··· Dataset entries

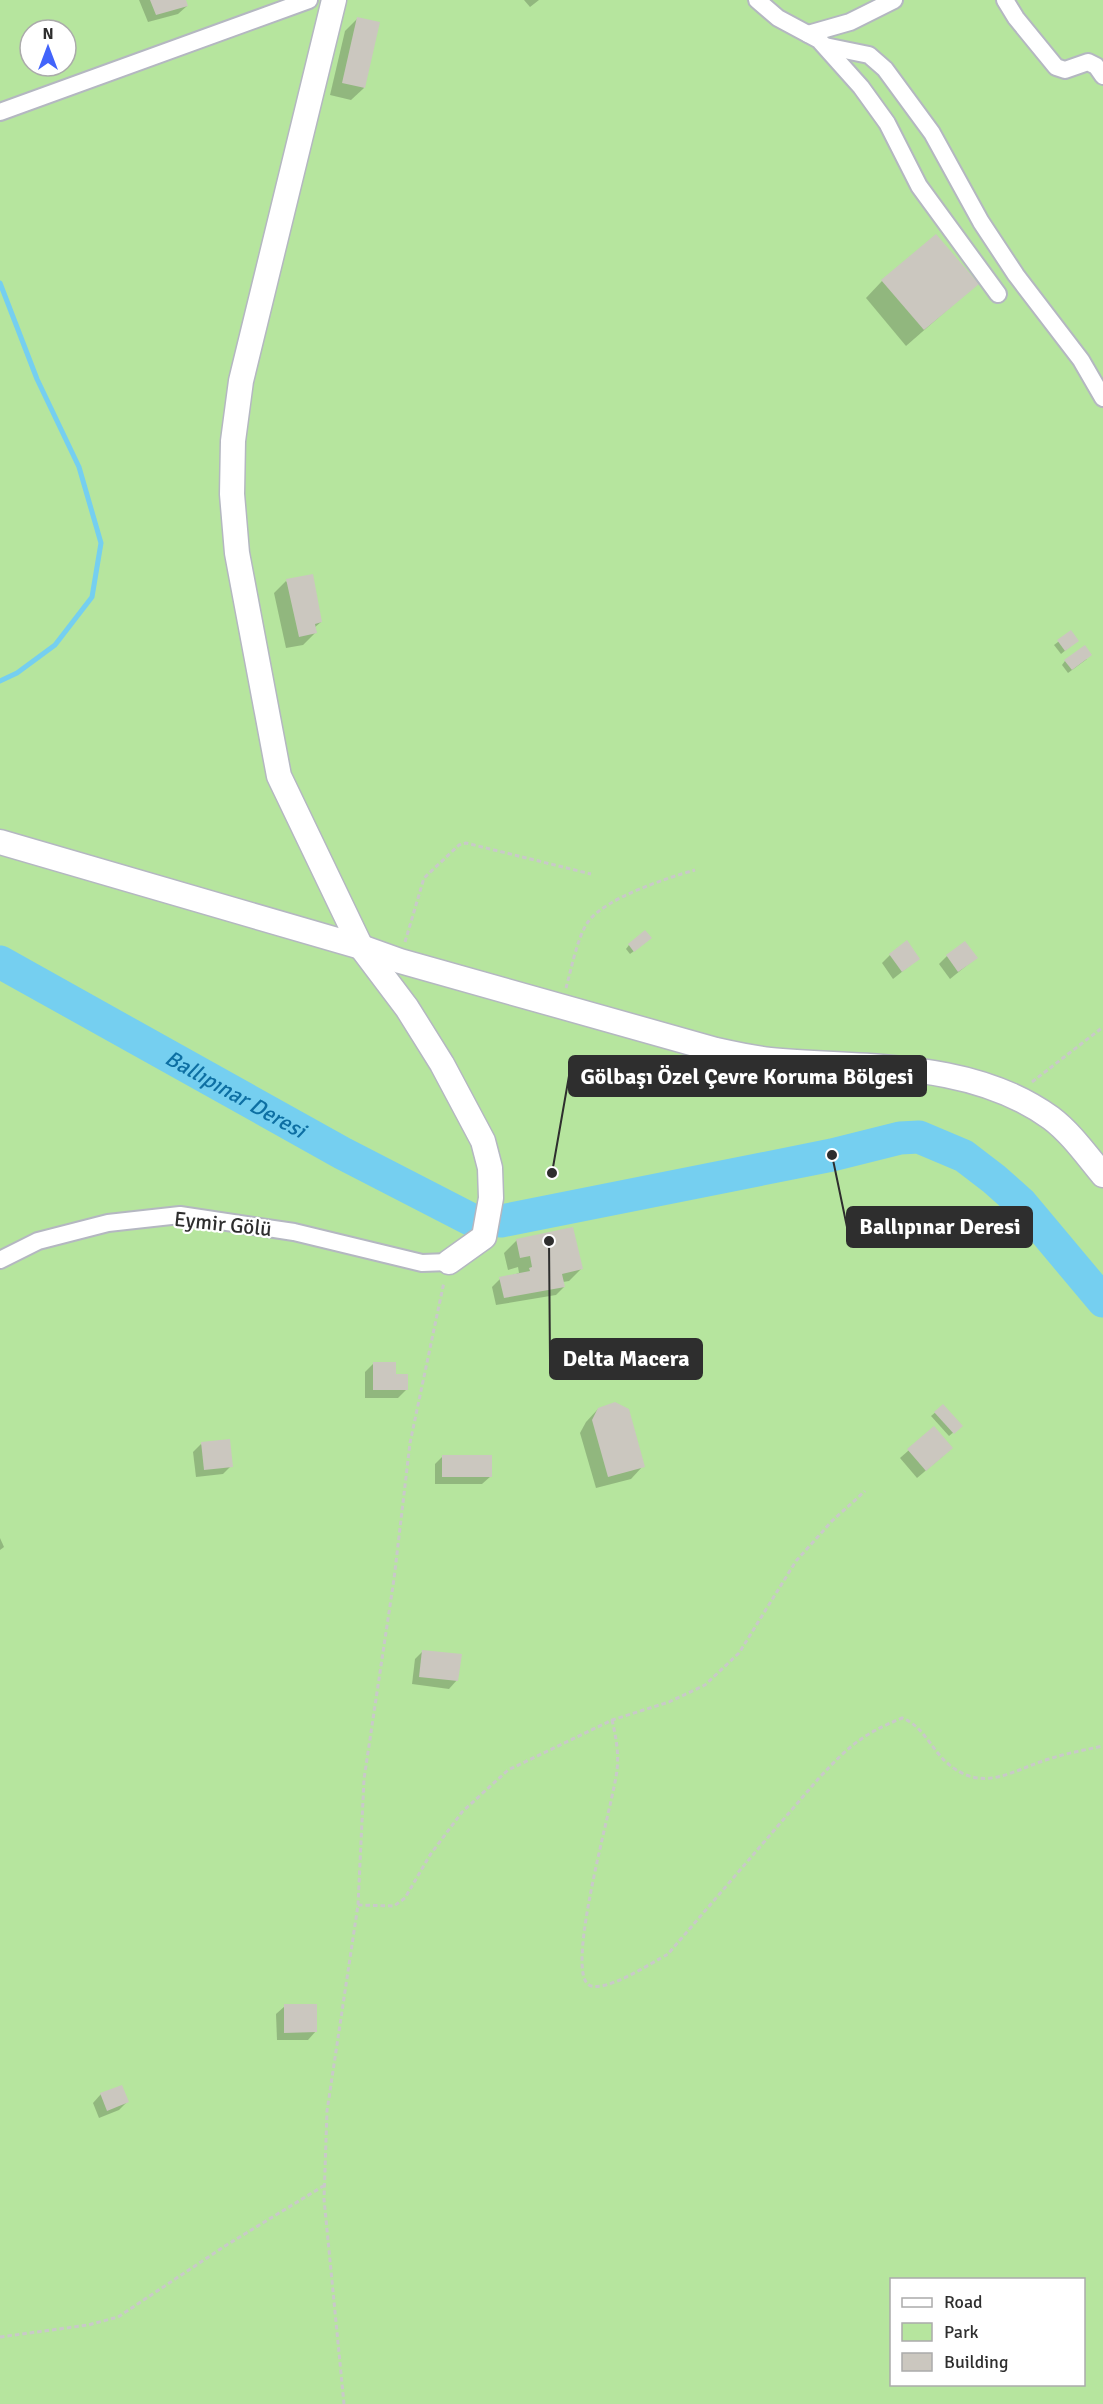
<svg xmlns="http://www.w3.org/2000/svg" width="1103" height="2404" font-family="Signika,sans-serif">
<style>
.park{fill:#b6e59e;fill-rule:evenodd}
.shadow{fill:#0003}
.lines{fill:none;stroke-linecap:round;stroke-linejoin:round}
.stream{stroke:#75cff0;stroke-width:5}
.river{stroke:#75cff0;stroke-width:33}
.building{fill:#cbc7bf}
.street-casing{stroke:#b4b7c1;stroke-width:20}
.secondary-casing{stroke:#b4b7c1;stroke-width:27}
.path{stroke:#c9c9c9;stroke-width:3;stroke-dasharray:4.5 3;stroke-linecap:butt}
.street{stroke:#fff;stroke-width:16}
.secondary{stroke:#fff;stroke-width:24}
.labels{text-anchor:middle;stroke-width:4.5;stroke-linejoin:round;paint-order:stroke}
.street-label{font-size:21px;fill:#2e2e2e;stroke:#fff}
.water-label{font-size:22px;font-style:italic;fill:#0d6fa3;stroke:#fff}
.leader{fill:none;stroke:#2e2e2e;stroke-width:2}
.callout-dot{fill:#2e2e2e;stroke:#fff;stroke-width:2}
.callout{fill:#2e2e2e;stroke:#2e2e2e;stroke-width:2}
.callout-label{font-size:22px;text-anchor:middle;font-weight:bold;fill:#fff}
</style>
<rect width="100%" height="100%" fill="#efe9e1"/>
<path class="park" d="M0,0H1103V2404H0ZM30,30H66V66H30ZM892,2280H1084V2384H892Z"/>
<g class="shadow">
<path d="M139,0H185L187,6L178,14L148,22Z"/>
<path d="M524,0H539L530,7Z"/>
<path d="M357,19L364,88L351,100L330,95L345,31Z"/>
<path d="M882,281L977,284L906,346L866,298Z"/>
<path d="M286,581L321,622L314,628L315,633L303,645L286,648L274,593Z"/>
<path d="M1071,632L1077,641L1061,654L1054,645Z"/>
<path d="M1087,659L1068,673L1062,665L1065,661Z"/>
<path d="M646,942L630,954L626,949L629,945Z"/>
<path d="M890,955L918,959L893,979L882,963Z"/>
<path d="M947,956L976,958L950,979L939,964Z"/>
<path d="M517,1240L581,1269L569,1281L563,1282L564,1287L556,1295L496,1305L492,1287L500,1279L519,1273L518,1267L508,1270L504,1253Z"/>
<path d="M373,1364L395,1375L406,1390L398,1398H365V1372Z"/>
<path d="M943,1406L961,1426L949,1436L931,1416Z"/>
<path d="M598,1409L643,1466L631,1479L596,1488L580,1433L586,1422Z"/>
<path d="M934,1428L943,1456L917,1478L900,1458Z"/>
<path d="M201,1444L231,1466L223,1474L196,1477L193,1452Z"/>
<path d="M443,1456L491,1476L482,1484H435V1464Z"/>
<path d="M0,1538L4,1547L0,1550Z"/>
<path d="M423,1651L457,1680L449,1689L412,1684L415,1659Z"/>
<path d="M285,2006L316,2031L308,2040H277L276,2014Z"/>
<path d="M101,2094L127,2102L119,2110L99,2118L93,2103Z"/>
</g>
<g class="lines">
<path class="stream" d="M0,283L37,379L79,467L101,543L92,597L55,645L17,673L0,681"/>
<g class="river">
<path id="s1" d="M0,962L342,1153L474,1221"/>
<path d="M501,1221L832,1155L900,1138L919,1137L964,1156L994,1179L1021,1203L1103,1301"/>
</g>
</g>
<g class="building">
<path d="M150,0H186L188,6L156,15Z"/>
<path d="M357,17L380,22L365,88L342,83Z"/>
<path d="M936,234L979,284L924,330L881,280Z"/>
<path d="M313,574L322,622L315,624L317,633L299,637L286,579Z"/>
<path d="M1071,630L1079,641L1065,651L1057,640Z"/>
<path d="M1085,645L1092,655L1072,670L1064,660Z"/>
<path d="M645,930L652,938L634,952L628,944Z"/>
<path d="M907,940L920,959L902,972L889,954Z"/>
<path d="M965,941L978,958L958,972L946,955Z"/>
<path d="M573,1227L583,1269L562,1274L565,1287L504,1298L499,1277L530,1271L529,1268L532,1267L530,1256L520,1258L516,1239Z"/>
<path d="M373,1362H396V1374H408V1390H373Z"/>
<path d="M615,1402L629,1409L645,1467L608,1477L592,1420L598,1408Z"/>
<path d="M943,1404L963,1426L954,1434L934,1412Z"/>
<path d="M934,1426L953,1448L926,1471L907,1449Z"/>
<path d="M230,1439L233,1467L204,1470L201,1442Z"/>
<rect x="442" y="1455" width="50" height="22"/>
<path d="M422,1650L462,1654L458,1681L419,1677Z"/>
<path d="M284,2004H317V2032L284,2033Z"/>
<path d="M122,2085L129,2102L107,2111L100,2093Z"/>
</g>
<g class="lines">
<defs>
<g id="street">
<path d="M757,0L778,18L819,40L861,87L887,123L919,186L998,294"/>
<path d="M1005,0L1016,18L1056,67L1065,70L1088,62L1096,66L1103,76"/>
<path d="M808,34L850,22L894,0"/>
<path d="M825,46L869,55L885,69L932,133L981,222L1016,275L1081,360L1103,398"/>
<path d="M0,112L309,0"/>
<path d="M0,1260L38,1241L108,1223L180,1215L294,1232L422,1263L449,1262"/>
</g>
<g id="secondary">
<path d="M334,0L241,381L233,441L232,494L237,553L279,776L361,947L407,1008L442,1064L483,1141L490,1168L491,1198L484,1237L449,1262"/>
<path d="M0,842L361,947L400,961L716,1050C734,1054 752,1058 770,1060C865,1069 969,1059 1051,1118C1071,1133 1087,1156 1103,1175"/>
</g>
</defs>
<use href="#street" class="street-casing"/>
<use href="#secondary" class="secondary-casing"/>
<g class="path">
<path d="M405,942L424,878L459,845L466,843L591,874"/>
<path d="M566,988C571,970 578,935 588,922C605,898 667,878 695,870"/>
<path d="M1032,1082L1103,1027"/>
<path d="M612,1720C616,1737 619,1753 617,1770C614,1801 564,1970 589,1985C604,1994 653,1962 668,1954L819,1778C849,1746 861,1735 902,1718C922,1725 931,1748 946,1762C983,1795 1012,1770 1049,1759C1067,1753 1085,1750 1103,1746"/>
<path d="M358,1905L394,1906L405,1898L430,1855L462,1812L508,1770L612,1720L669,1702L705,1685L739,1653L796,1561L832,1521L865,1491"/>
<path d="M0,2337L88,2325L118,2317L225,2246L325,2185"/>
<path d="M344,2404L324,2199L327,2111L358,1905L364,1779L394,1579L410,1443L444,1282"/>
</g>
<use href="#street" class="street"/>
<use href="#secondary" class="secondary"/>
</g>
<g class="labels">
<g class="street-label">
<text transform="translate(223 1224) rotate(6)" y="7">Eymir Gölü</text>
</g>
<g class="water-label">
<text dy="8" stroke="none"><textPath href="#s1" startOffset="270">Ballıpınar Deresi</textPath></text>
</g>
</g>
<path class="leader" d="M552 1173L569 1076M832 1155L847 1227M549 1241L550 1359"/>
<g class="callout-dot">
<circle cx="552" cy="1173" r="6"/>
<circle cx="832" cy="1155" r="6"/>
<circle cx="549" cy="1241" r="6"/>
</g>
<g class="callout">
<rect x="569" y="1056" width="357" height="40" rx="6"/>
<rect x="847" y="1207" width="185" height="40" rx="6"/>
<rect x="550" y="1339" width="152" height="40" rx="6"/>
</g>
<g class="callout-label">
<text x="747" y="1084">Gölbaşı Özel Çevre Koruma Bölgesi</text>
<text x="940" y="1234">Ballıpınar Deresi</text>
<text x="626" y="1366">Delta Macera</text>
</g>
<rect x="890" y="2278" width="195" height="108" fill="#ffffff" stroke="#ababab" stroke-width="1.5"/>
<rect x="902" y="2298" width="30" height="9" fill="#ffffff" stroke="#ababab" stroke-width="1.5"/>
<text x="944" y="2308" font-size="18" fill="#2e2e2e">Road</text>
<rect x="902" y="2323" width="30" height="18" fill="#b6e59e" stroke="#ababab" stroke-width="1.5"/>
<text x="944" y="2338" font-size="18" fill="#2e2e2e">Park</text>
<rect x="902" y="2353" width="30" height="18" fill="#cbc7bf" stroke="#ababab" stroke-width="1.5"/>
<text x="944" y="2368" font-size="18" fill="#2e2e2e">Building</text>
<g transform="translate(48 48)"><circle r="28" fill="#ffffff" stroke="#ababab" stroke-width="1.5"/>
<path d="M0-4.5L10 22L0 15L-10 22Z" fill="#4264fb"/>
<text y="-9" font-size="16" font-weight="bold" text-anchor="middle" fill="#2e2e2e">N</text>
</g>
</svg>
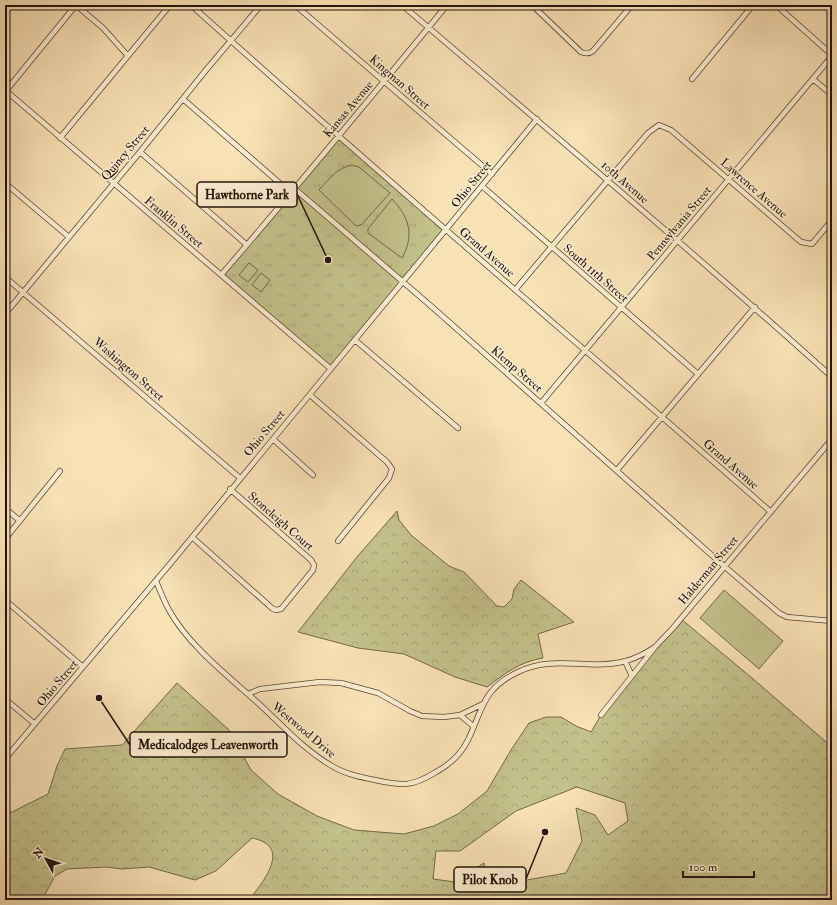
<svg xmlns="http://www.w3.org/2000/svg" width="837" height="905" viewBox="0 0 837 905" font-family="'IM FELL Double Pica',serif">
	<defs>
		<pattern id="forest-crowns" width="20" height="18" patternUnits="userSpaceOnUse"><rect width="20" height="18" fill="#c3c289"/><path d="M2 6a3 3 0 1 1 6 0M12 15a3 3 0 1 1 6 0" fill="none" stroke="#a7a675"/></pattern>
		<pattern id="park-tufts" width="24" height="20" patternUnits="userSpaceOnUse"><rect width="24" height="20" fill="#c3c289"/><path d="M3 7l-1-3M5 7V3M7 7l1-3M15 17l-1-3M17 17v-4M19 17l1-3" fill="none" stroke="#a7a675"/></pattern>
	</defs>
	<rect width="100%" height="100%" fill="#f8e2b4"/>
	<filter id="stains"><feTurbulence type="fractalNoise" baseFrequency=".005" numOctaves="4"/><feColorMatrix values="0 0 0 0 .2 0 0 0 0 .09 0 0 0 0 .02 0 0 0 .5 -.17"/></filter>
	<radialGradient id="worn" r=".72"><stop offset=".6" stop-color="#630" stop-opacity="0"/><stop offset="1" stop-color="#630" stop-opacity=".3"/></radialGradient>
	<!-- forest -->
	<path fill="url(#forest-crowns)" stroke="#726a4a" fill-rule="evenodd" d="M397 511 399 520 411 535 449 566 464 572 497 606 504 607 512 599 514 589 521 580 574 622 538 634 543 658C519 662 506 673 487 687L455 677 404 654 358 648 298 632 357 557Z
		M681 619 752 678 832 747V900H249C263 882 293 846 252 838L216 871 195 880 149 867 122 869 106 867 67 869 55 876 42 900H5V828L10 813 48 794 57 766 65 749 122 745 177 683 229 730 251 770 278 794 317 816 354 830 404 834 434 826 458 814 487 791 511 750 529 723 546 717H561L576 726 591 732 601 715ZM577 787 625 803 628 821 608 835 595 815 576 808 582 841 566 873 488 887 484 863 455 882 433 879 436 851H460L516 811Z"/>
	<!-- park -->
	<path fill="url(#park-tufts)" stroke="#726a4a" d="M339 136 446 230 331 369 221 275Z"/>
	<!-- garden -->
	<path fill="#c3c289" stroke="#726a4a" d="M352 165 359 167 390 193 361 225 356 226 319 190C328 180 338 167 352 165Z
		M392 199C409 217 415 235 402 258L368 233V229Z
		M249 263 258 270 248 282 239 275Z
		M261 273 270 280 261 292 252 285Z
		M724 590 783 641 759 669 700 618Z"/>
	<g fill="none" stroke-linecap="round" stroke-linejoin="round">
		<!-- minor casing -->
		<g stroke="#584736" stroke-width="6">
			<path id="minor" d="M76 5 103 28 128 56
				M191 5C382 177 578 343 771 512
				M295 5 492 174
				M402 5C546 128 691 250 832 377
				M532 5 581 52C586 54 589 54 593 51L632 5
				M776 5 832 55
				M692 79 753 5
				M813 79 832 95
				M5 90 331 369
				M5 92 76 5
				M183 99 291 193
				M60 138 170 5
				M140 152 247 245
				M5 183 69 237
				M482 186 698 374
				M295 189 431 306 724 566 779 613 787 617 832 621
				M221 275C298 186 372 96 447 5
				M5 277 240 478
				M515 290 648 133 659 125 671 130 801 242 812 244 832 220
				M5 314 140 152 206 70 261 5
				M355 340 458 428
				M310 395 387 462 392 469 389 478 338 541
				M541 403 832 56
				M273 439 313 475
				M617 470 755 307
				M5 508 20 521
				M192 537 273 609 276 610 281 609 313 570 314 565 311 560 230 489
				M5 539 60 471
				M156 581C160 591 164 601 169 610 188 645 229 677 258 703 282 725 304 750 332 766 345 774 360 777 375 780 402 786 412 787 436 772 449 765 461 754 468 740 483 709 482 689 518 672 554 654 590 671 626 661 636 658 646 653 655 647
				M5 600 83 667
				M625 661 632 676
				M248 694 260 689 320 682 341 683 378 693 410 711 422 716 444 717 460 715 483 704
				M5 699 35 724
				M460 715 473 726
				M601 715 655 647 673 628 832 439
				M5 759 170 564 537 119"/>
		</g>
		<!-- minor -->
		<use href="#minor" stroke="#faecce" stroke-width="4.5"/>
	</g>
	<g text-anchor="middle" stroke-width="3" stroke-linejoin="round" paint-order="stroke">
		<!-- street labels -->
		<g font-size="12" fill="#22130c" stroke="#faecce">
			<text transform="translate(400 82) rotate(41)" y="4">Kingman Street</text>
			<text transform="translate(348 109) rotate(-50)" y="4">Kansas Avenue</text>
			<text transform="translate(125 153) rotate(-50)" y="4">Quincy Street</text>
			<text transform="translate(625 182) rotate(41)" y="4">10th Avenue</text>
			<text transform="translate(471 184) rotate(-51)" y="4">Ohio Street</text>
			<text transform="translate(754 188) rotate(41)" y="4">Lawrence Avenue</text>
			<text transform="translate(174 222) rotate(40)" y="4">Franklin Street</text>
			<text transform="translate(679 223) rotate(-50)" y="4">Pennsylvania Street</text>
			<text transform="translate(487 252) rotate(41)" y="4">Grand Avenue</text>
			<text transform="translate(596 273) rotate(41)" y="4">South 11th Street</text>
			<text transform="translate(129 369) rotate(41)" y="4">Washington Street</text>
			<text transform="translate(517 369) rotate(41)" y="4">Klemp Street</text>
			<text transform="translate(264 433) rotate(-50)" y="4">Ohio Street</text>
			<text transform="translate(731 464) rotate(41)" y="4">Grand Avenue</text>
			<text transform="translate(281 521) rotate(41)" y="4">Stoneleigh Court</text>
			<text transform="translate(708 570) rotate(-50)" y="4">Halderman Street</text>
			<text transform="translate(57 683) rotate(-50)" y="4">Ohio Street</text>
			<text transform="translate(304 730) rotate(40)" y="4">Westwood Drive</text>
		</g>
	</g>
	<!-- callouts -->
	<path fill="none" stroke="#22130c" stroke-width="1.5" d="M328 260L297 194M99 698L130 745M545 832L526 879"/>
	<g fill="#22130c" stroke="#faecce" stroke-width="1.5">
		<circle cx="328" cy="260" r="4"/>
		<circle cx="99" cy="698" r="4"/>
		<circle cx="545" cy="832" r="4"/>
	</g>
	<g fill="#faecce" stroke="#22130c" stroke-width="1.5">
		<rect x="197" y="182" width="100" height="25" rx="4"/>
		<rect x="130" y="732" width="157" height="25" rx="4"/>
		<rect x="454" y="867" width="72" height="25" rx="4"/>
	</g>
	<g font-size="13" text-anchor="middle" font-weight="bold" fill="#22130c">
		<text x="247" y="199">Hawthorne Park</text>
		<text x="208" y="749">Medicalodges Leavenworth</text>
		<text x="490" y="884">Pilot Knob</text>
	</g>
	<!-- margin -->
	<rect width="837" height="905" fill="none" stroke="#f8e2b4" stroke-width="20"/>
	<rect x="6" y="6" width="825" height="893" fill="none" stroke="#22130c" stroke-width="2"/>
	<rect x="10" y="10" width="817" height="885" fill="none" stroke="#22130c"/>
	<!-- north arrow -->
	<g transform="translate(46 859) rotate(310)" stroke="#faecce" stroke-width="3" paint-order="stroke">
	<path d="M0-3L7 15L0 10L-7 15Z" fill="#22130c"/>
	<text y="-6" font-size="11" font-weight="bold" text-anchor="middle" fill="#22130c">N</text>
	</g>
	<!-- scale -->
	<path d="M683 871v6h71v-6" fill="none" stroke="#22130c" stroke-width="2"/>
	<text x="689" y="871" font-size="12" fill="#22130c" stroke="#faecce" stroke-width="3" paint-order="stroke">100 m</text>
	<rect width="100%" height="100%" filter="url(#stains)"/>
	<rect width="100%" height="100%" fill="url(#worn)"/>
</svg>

······

[Work task]
Your answer should consist of the lines of the listing that contain "casing", copied as they stand.

[Your response]
.street-casing{stroke:#b4b7c1;stroke-width:20}
.secondary-casing{stroke:#b4b7c1;stroke-width:27}
<use href="#street" class="street-casing"/>
<use href="#secondary" class="secondary-casing"/>
		<!-- minor casing -->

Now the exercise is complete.